Use the notebook interfaces for interactive data exploration and development. Use SSH for system administration, log inspection, and running batch jobs.


Step 7: Run a Workload

With your cluster running, you can submit Spark or Hadoop jobs. For example, in a Jupyter notebook with PySpark:

from pyspark.sql import SparkSession

spark = SparkSession.builder.appName("my-analysis").getOrCreate()

# Read data from S3
df = spark.read.csv("s3://my-bucket/data.csv", header=True, inferSchema=True)

# Perform analysis
df.groupBy("category").count().show()

Or via SSH on the master node:

spark-submit --master yarn my_spark_job.py

You can also customize Spark and Hadoop configuration files on the master node to tune performance for your specific workloads.

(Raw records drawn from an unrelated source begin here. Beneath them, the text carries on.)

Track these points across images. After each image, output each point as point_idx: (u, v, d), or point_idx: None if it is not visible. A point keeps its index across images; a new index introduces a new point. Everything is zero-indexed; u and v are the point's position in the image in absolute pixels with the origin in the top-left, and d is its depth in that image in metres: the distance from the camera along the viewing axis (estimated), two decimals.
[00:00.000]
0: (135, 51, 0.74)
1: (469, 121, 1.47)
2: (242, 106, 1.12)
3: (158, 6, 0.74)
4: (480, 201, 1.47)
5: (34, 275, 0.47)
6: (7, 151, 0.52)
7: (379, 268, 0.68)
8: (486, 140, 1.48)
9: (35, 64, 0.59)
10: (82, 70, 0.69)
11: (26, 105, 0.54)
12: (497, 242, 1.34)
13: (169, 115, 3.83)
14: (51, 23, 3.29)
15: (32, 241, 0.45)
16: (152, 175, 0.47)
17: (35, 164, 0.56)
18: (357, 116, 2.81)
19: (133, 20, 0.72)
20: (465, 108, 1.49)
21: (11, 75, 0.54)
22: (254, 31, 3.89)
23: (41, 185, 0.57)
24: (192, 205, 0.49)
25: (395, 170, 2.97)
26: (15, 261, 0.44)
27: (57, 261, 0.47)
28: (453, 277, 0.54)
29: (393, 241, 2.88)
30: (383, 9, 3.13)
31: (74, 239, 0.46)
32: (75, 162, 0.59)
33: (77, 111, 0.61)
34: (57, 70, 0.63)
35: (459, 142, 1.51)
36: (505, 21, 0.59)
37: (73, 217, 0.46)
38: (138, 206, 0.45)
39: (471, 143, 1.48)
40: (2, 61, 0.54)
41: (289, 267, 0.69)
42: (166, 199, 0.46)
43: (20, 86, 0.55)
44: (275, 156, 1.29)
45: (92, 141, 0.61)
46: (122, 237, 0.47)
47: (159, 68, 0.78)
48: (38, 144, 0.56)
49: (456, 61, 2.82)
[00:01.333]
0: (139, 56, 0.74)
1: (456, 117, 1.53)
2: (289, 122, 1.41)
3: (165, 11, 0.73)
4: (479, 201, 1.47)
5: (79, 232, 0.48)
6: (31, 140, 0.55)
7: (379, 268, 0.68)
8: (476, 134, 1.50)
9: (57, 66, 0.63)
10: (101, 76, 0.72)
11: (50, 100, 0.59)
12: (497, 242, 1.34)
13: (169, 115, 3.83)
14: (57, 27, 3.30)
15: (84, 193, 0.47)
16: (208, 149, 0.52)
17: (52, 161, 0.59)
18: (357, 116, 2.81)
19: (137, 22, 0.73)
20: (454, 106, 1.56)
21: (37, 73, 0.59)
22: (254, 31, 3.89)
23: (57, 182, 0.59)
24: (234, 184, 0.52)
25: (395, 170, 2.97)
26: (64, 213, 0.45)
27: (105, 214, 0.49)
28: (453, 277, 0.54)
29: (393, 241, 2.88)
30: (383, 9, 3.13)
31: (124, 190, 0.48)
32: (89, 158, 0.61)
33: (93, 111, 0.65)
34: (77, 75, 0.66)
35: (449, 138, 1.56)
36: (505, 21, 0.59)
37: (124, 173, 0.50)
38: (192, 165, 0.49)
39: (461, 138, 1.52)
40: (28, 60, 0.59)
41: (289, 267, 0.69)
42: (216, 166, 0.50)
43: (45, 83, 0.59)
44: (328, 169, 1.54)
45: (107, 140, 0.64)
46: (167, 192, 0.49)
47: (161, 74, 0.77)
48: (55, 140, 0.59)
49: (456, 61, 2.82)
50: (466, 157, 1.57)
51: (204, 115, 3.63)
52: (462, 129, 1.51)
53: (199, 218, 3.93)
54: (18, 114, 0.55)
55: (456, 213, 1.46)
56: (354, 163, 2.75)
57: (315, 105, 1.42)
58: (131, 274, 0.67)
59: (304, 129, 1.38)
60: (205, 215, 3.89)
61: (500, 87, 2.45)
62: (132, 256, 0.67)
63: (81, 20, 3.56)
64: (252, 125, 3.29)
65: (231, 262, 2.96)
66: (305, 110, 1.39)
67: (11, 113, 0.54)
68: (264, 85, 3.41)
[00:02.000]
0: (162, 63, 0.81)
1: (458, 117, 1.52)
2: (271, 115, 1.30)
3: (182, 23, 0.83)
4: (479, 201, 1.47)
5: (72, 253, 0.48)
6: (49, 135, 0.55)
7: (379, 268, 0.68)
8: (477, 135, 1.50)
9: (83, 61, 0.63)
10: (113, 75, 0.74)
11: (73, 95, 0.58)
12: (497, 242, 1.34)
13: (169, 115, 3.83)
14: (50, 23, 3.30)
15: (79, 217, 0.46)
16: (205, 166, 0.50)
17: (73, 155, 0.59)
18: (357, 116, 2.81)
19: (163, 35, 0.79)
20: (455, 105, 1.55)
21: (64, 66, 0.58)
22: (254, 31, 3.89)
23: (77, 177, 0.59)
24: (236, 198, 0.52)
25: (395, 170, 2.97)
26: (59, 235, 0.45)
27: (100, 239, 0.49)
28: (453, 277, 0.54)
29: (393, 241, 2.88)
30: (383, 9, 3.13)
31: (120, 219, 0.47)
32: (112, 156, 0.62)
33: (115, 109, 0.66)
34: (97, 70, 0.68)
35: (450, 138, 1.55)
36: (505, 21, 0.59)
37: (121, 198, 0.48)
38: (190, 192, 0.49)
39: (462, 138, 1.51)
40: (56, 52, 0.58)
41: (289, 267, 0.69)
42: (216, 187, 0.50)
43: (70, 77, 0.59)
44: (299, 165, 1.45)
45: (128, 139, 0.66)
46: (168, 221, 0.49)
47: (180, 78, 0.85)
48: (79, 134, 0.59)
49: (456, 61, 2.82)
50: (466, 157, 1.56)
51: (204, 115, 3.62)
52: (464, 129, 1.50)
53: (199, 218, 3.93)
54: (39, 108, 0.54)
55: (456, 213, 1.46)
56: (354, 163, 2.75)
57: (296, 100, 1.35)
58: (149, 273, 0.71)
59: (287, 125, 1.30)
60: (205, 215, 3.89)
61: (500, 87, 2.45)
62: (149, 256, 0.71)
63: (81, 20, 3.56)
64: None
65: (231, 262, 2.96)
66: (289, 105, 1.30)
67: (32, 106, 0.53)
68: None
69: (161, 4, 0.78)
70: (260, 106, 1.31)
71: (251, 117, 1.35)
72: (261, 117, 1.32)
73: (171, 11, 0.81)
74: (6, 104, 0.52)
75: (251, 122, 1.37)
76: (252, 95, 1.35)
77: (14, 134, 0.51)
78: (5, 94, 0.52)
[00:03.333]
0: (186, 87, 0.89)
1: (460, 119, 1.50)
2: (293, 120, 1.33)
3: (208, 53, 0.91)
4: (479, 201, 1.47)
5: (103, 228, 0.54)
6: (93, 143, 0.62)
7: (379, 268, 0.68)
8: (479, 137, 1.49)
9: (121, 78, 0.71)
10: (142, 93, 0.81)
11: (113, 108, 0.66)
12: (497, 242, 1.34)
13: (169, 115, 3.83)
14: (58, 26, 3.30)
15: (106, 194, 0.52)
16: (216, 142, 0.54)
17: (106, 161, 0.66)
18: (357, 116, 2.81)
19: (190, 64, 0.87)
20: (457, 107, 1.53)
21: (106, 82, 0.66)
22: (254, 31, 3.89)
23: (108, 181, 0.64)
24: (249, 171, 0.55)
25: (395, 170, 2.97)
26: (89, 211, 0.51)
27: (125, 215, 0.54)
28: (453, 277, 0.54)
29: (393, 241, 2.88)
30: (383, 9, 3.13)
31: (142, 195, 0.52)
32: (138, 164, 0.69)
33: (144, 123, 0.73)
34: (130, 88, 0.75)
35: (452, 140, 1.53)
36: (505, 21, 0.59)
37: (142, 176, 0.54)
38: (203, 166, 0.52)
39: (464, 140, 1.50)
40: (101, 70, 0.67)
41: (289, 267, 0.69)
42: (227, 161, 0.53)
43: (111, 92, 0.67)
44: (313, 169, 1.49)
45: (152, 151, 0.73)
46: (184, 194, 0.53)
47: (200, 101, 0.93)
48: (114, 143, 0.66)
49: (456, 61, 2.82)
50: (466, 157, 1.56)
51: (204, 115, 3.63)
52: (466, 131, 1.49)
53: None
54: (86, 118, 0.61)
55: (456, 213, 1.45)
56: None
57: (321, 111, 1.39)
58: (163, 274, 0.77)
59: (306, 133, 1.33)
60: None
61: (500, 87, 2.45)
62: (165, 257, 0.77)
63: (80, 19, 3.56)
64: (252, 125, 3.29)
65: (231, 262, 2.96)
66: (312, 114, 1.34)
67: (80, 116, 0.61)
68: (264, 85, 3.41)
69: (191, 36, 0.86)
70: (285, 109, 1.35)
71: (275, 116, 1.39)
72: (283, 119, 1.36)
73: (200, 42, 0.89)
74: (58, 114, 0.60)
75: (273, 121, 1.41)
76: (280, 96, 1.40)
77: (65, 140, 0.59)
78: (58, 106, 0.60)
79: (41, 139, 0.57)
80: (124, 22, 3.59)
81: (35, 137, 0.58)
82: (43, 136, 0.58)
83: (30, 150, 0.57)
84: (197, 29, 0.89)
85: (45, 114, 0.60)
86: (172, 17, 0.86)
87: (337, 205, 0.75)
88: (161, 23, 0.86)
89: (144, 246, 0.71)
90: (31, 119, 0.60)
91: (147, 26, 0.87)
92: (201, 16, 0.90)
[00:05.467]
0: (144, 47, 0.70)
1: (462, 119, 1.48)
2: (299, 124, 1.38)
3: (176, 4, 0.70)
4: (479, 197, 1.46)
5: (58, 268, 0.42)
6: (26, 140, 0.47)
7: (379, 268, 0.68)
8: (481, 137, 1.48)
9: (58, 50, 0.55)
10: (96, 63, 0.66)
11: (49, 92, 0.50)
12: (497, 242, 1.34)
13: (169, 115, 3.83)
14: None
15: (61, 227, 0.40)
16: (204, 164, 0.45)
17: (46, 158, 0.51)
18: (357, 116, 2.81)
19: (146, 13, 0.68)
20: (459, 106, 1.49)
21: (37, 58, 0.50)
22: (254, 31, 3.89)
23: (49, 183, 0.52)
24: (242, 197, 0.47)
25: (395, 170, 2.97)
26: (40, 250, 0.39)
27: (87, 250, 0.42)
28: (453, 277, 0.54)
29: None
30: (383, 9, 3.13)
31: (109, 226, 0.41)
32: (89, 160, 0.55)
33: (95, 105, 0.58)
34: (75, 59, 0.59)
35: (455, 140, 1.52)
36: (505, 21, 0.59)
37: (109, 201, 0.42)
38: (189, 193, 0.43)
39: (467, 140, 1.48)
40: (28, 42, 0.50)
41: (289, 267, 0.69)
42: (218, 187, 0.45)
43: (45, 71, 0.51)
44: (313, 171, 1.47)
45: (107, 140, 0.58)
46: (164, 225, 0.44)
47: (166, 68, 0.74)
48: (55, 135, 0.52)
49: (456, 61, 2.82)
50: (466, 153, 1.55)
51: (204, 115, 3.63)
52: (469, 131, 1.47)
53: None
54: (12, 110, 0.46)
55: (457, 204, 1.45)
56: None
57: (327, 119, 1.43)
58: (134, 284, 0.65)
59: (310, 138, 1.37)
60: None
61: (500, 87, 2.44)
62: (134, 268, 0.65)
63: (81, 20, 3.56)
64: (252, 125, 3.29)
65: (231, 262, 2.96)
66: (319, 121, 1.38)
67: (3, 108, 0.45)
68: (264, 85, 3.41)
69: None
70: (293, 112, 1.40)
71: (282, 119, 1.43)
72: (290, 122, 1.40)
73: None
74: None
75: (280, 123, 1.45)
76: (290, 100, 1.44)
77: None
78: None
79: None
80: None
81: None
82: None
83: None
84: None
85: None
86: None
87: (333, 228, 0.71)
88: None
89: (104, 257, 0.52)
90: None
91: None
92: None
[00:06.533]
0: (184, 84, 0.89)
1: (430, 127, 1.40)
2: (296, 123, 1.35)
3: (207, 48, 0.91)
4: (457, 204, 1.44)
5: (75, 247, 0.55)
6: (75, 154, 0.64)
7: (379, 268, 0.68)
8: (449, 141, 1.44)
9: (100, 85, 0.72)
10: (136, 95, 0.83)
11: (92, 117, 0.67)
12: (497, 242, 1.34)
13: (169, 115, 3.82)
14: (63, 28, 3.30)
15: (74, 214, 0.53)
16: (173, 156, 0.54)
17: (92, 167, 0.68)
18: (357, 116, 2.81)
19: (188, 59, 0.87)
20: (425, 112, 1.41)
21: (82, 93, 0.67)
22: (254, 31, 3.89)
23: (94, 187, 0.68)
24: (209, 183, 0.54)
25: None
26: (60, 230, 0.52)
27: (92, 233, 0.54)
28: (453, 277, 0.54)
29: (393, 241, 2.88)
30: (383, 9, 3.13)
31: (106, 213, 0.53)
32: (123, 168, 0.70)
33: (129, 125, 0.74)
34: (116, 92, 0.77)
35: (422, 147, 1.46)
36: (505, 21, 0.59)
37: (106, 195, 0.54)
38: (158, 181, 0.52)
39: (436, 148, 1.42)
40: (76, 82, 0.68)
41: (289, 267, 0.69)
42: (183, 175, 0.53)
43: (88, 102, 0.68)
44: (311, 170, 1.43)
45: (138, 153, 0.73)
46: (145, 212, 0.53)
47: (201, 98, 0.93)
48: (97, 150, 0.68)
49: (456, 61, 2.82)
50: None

Step 8: Create a Machine Image

After customizing the cluster environment (installing additional libraries, tuning configuration), snapshot your session.

  1. Right-click your running session in the Sessions panel
  2. Select Create Machine Image
  3. Keep Update Originator Formation On Success checked

RosettaHub will:

  • Snapshot the cluster configuration into a new machine image
  • The image appears under the Images panel (see Images Guide)
  • Automatically update the my-spark-cluster formation to use the new image

Note

The snapshot captures the master node's environment. Custom packages, configuration changes, and installed tools are preserved for future launches.


Step 9: Share Your Formation

Share your customized Big Data formation with others:

  1. Right-click the my-spark-cluster formation
  2. Select Share
  3. Choose to share with a specific user, your organization, or a group

Step 10: Shut Down the Cluster

When your workload is complete, shut down the cluster to stop costs.

  1. Right-click your running session
  2. Select Shutdown

Warning

A running cluster with multiple nodes incurs costs for every node in the cluster. Always shut down the cluster when you are not actively running workloads. After shutdown, only image storage costs remain.


Key Concepts

Concept Description
Big Data Lab A formation that provisions a managed Hadoop/Spark cluster
Master Node Coordinates the cluster, runs job schedulers (YARN), hosts web interfaces
Worker Nodes Execute distributed tasks, store HDFS data
EMR / Dataproc Managed cluster services from AWS and GCP respectively
  • Big Data formations deploy clusters, not single machines
  • The number of worker nodes determines your cluster's parallel processing capacity
  • Applications (Spark, Hive, Zeppelin) are installed automatically during provisioning
  • Cluster configuration can be customized via SSH on the master node

Next Steps

Troubleshooting

Cluster takes a long time to provision

Big Data clusters typically take 5-10 minutes to provision. This is normal because:

  • Multiple nodes must be started
  • Applications are installed and configured across the cluster
  • Networking between nodes must be established

If provisioning exceeds 15 minutes, check your cloud account quotas and region availability.

Cannot connect to the notebook interface

Ensure that:

  • The session shows a green tick (all nodes fully provisioned)
  • Your browser allows pop-ups from the RosettaHub domain
  • Your network does not block the required ports

Try refreshing the session connectivity panel and clicking the link again.

Spark job fails with resource errors

Your cluster may not have enough resources. Consider:

  • Increasing the number of worker nodes in the formation configuration
  • Selecting a larger instance type for workers
  • Optimizing your Spark job's memory and executor settings
  • Checking YARN Resource Manager for available cluster capacity
Installed libraries are missing after relaunch

Libraries installed via SSH or notebook must be preserved through a machine image snapshot. Use Create Machine Image (Step 8) to save your customizations before shutting down.